(Phoenix, Ariz. – May 31, 2007) Attorney General Terry Goddard today announced a multi-state $500,000 settlement with ChoicePoint, a Georgia-based company, resolving allegations that it failed to adequately maintain the privacy and security of consumers’ personally identifying information stored in its database. Goddard joined 43 other state Attorneys General in this settlement.
ChoicePoint provides identification and credential verification services to credit providers, government agencies, landlords and others who perform credit history and background checks. Among its activities, ChoicePoint collects, maintains and distributes personally identifying information.
In February 2005, ChoicePoint announced that identity thieves posing as legitimate businesses gained access to personally identifying information. At least four individuals have been convicted of crimes related to the fraud and are incarcerated.
In the wake of these crimes, ChoicePoint mailed more than 145,000 notices to consumers across the country whose information may have been viewed or acquired by the ID thieves.
This settlement requires ChoicePoint to make significant changes in the way it credentials new customers who have access to personally identifying information. For the first time, a data broker has agreed to safeguard publicly available personal information using the same strict credentialing methods it now uses to safeguard financial information that is protected by law.

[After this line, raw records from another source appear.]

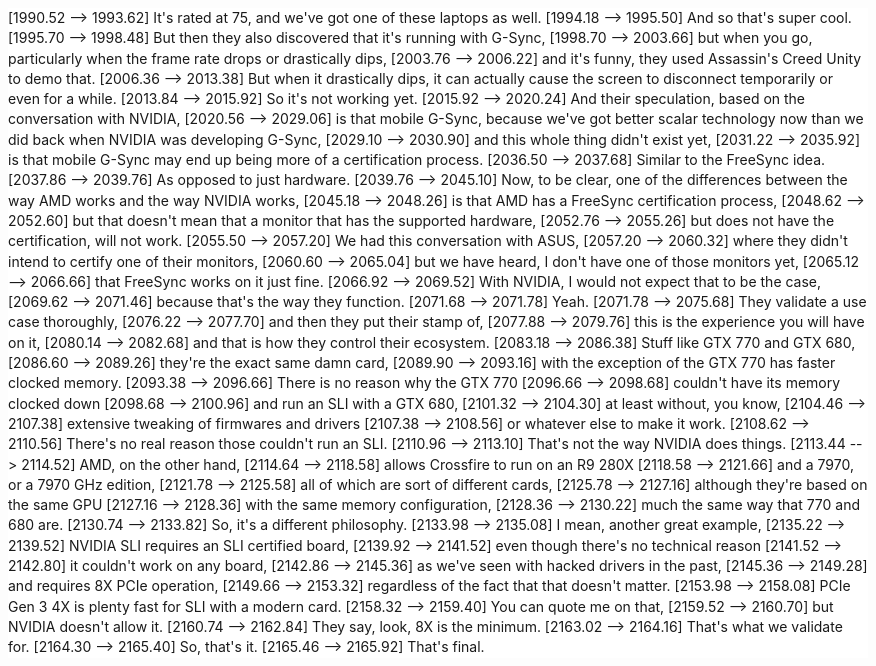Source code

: [1990.52 --> 1993.62]  It's rated at 75, and we've got one of these laptops as well.
[1994.18 --> 1995.50]  And so that's super cool.
[1995.70 --> 1998.48]  But then they also discovered that it's running with G-Sync,
[1998.70 --> 2003.66]  but when you go, particularly when the frame rate drops or drastically dips,
[2003.76 --> 2006.22]  and it's funny, they used Assassin's Creed Unity to demo that.
[2006.36 --> 2013.38]  But when it drastically dips, it can actually cause the screen to disconnect temporarily or even for a while.
[2013.84 --> 2015.92]  So it's not working yet.
[2015.92 --> 2020.24]  And their speculation, based on the conversation with NVIDIA,
[2020.56 --> 2029.06]  is that mobile G-Sync, because we've got better scalar technology now than we did back when NVIDIA was developing G-Sync,
[2029.10 --> 2030.90]  and this whole thing didn't exist yet,
[2031.22 --> 2035.92]  is that mobile G-Sync may end up being more of a certification process.
[2036.50 --> 2037.68]  Similar to the FreeSync idea.
[2037.86 --> 2039.76]  As opposed to just hardware.
[2039.76 --> 2045.10]  Now, to be clear, one of the differences between the way AMD works and the way NVIDIA works,
[2045.18 --> 2048.26]  is that AMD has a FreeSync certification process,
[2048.62 --> 2052.60]  but that doesn't mean that a monitor that has the supported hardware,
[2052.76 --> 2055.26]  but does not have the certification, will not work.
[2055.50 --> 2057.20]  We had this conversation with ASUS,
[2057.20 --> 2060.32]  where they didn't intend to certify one of their monitors,
[2060.60 --> 2065.04]  but we have heard, I don't have one of those monitors yet,
[2065.12 --> 2066.66]  that FreeSync works on it just fine.
[2066.92 --> 2069.52]  With NVIDIA, I would not expect that to be the case,
[2069.62 --> 2071.46]  because that's the way they function.
[2071.68 --> 2071.78]  Yeah.
[2071.78 --> 2075.68]  They validate a use case thoroughly,
[2076.22 --> 2077.70]  and then they put their stamp of,
[2077.88 --> 2079.76]  this is the experience you will have on it,
[2080.14 --> 2082.68]  and that is how they control their ecosystem.
[2083.18 --> 2086.38]  Stuff like GTX 770 and GTX 680,
[2086.60 --> 2089.26]  they're the exact same damn card,
[2089.90 --> 2093.16]  with the exception of the GTX 770 has faster clocked memory.
[2093.38 --> 2096.66]  There is no reason why the GTX 770
[2096.66 --> 2098.68]  couldn't have its memory clocked down
[2098.68 --> 2100.96]  and run an SLI with a GTX 680,
[2101.32 --> 2104.30]  at least without, you know,
[2104.46 --> 2107.38]  extensive tweaking of firmwares and drivers
[2107.38 --> 2108.56]  or whatever else to make it work.
[2108.62 --> 2110.56]  There's no real reason those couldn't run an SLI.
[2110.96 --> 2113.10]  That's not the way NVIDIA does things.
[2113.44 --> 2114.52]  AMD, on the other hand,
[2114.64 --> 2118.58]  allows Crossfire to run on an R9 280X
[2118.58 --> 2121.66]  and a 7970, or a 7970 GHz edition,
[2121.78 --> 2125.58]  all of which are sort of different cards,
[2125.78 --> 2127.16]  although they're based on the same GPU
[2127.16 --> 2128.36]  with the same memory configuration,
[2128.36 --> 2130.22]  much the same way that 770 and 680 are.
[2130.74 --> 2133.82]  So, it's a different philosophy.
[2133.98 --> 2135.08]  I mean, another great example,
[2135.22 --> 2139.52]  NVIDIA SLI requires an SLI certified board,
[2139.92 --> 2141.52]  even though there's no technical reason
[2141.52 --> 2142.80]  it couldn't work on any board,
[2142.86 --> 2145.36]  as we've seen with hacked drivers in the past,
[2145.36 --> 2149.28]  and requires 8X PCIe operation,
[2149.66 --> 2153.32]  regardless of the fact that that doesn't matter.
[2153.98 --> 2158.08]  PCIe Gen 3 4X is plenty fast for SLI with a modern card.
[2158.32 --> 2159.40]  You can quote me on that,
[2159.52 --> 2160.70]  but NVIDIA doesn't allow it.
[2160.74 --> 2162.84]  They say, look, 8X is the minimum.
[2163.02 --> 2164.16]  That's what we validate for.
[2164.30 --> 2165.40]  So, that's it.
[2165.46 --> 2165.92]  That's final.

“This settlement is an important step in protecting consumers from becoming victims of ID theft through no fault of their own,” Goddard said.
The settlement, in the form of an Assurance of Discontinuance, requires ChoicePoint to pay the participating states $500,000. Among other things, ChoicePoint agreed to follow new procedures designed to verify the legitimacy of a customer applying for access to personal information. ChoicePoint will also closely evaluate customer applications at a number of different stages before granting access to the information it maintains. These steps will help ensure that personal information does not fall into the wrong hands.
In 2006, ChoicePoint settled with the Federal Trade Commission and set aside $5 million to compensate consumers who suffered out-of-pocket expenses related to identity theft resulting from the company’s security breach. The deadline to submit a claim form to the FTC is June 22, 2007. If consumers meet the eligibility requirements for redress, they can complete the redress form and submit that for consideration. More information is available at http://www.ftc.gov/bcp/conline/cases/choicepoint/index.shtm.
Joining Arizona in today’s settlement are: Alabama, Alaska, Arkansas, California, Colorado, Connecticut, Delaware, Florida, Hawaii, Idaho, Illinois, Indiana, Iowa, Kentucky, Louisiana, Maine, Maryland, Massachusetts, Michigan, Minnesota, Mississippi, Missouri, Montana, Nebraska, Nevada, New Jersey, New Mexico, New York, North Carolina, North Dakota, Ohio, Oklahoma, Oregon, Pennsylvania, South Dakota, Tennessee, Texas, Vermont, Virginia, Washington, West Virginia, Wisconsin and the District of Columbia.
The Assurance of Discontinuance requires court approval. Assistant Attorney General Dena Rosen Epstein handled this case.